> [PROBLEM]
Return, word for word, the part of the repo-managed JJ configuration text below from "Create a new" to "the managed config.".

> [TEXT]
□ □ □ □ □ □ □

Repo-managed JJ configuration

Status: Pending implementation

Background

The design doc Secure JJ Config introduces a mechanism, metadata.binpb, through which information about a repository / workspace can be stored. It also discusses how allowing an external user to have control over your config is a security risk.

Overview

There is a need for a repository to impose requirements upon users. Examples of these things include, but are not limited to:

Formatter configuration (eg. Chromium Formatter Config)
Pre-upload checks (eg. Chromium Pre-upload Checks)
Syncing scripts (eg. Chromium Syncing Scripts)
Custom aliases / revsets documented by some kind of “getting started with <project>” document

It should be fairly obvious that there is a strong benefit to doing so. However, controlling a user’s config is sufficient to get root access to their machine, so we require a mechanism more complex than just blindly loading the config file.

This is currently achieved by projects such as chromium by instructing the user to symlink .jj/repo/config.toml to a file in the repository. This has several drawbacks:

It doesn’t work out-of-the-box. I need to manually symlink it
It has no security guarantees. If I update the file in the repo, the user has no opportunity to review it.
This prevents a user from having their own repo configuration on top of it.

Objective

Create a new layer of configuration between user configuration and repo configuration.
- This configuration will be stored in version control and henceforth be referred to as “managed” configuration.
Implement it in a secure manner so that an attacker cannot take control over the managed config.

Detailed Design

The managed configuration will be read from $REPO/.config/jj/config.toml. This is intentionally designed to be very similar to $HOME/.config/jj/config.toml for the user configuration.

□ □ □ □ □ □ □

> [DATASET EXCERPT]
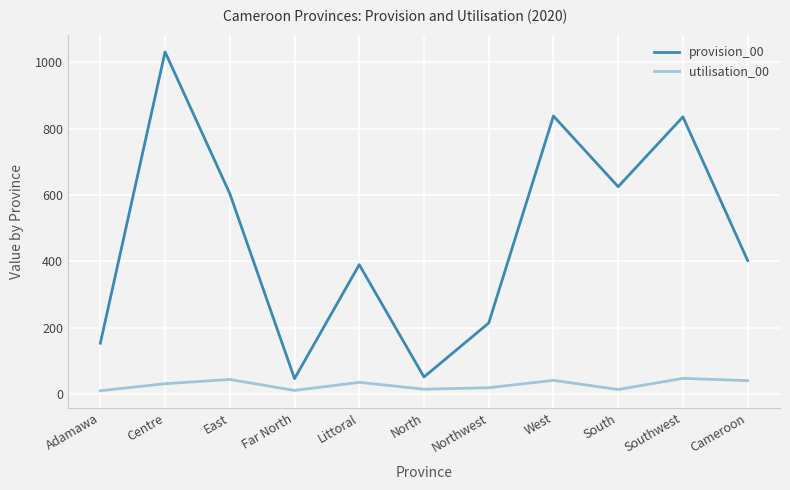

True or false: utilisation_00 has a value of 41.5 at West.

True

□ □ □ □ □ □ □

> [SOLVED PROBLEM]
Create a new layer of configuration between user configuration and repo configuration.
- This configuration will be stored in version control and henceforth be referred to as “managed” configuration.
Implement it in a secure manner so that an attacker cannot take control over the managed config.